Angezeigter Text:
▼
Neuhaus: Das kenne ich: „Der Briefkasten hängt doch gar net da.“ Die Leute sind schon sehr akribisch. Es gibt für alles auf dieser Welt Spezialisten. Man kann noch so gut recherchieren, es gibt immer irgendwen, der es besser weiß. Jedes Mal, wenn ich die Druckfahnen lese, denke ich: Musst du da nicht noch einmal nachfragen? Aber letztendlich ist es ein Roman, ganz perfekt geht es einfach nicht.
Sie haben mal gesagt, dass Unrecht nicht immer bestraft wird und das Leben trotzdem weiter geht. Wie realitätsnah muss ein Krimiende sein?
Neuhaus: Bei meinem letzten Buch „Böser Wolf“ kommt der Böse am Ende davon. Darüber hatte ich lange Diskussionen mit meiner Verlegerin. Aber gerade beim Thema organisierter Mädchenhandel gibt es nicht immer ein Happy End. Ich bin Schirmherrin des Frankfurter Mädchenhauses und bin mir darüber bewusst geworden, dass das durch alle Bereiche der Gesellschaft auch bei uns im scheinbar idyllischen Vordertaunus geht. Bei aller Fiktion finde ich es gut, wenn man die Realität in seinem Roman abbildet. Es kann halt nicht immer das Rosamunde-Pilcher-Ende nehmen. (lacht)
In Ihrem neuen Buch „Die Lebenden und die Toten“ taucht auch eine Unternehmensberaterin auf, die viel Geld verdient und nur unterwegs ist. Diese Rolle übernehmen meistens Männer. Haben Sie eine feministische Ader?
▲
Datenteil:
▼
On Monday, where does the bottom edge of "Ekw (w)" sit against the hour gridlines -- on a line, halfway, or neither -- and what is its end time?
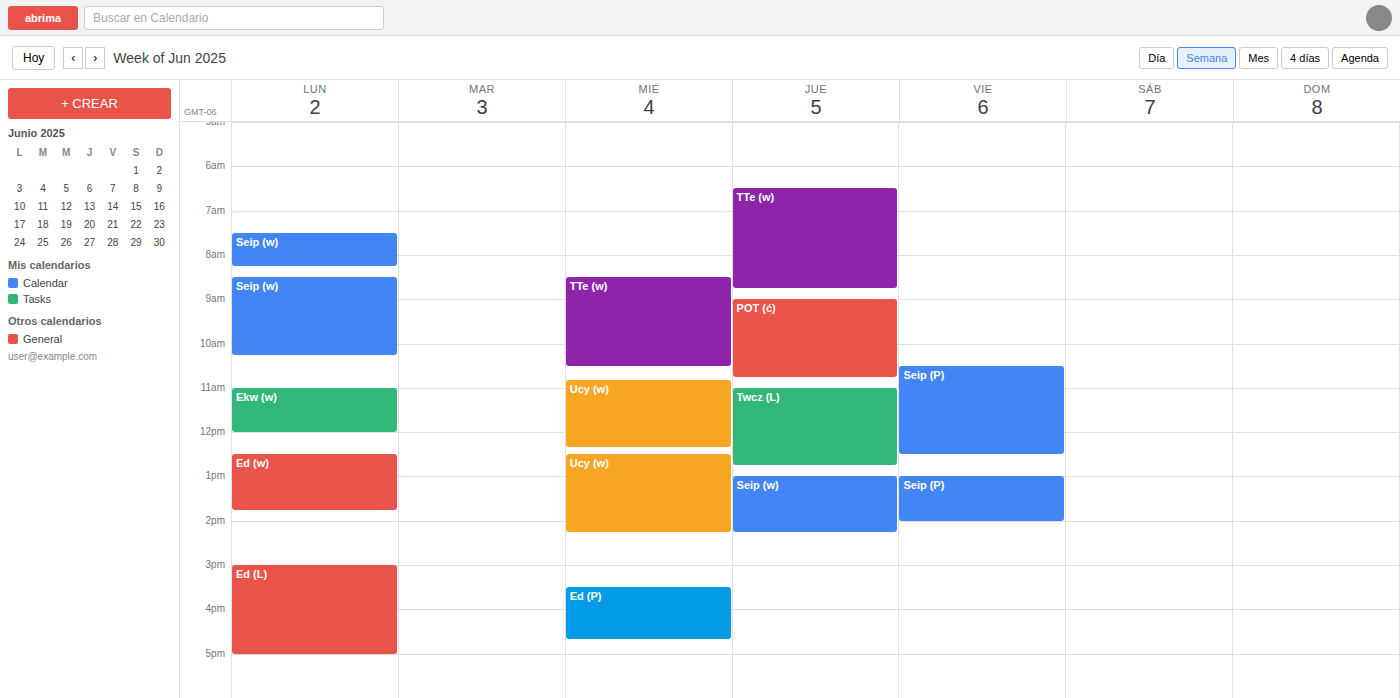
12:00 PM -- exactly on the 12 PM line.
▲
Zu erledigende Aufgaben:
[a] Entscheide für jede der folgenden Aussagen, ob sie mit dem Interviewausschnitt übereinstimmt, und belege deine Antwort (Ja oder Nein) jeweils mit den maßgeblichen Worten des Ausschnitts als wörtlichem Zitat.
(i) Im Buch „Böser Wolf“ kommt der Böse am Ende davon.
(ii) Neuhaus ist Schirmherrin des Frankfurter Mädchenhauses.
(iii) Nach Aussage von Neuhaus lässt sich ein Roman durch gründliche Recherche ganz perfekt machen.
[b] Schreibe aus dem Interviewausschnitt den Teil wortgetreu ab, der mit den Worten „Neuhaus: Bei meinem“ einsetzt und mit „eine feministische Ader?“ schließt.

Endgültige Antworten:
[a]
(i) Ja: „kommt der Böse am Ende davon“
(ii) Ja: „Ich bin Schirmherrin des Frankfurter Mädchenhauses“
(iii) Nein: „ganz perfekt geht es einfach nicht“

[b]
Neuhaus: Bei meinem letzten Buch „Böser Wolf“ kommt der Böse am Ende davon. Darüber hatte ich lange Diskussionen mit meiner Verlegerin. Aber gerade beim Thema organisierter Mädchenhandel gibt es nicht immer ein Happy End. Ich bin Schirmherrin des Frankfurter Mädchenhauses und bin mir darüber bewusst geworden, dass das durch alle Bereiche der Gesellschaft auch bei uns im scheinbar idyllischen Vordertaunus geht. Bei aller Fiktion finde ich es gut, wenn man die Realität in seinem Roman abbildet. Es kann halt nicht immer das Rosamunde-Pilcher-Ende nehmen. (lacht)
In Ihrem neuen Buch „Die Lebenden und die Toten“ taucht auch eine Unternehmensberaterin auf, die viel Geld verdient und nur unterwegs ist. Diese Rolle übernehmen meistens Männer. Haben Sie eine feministische Ader?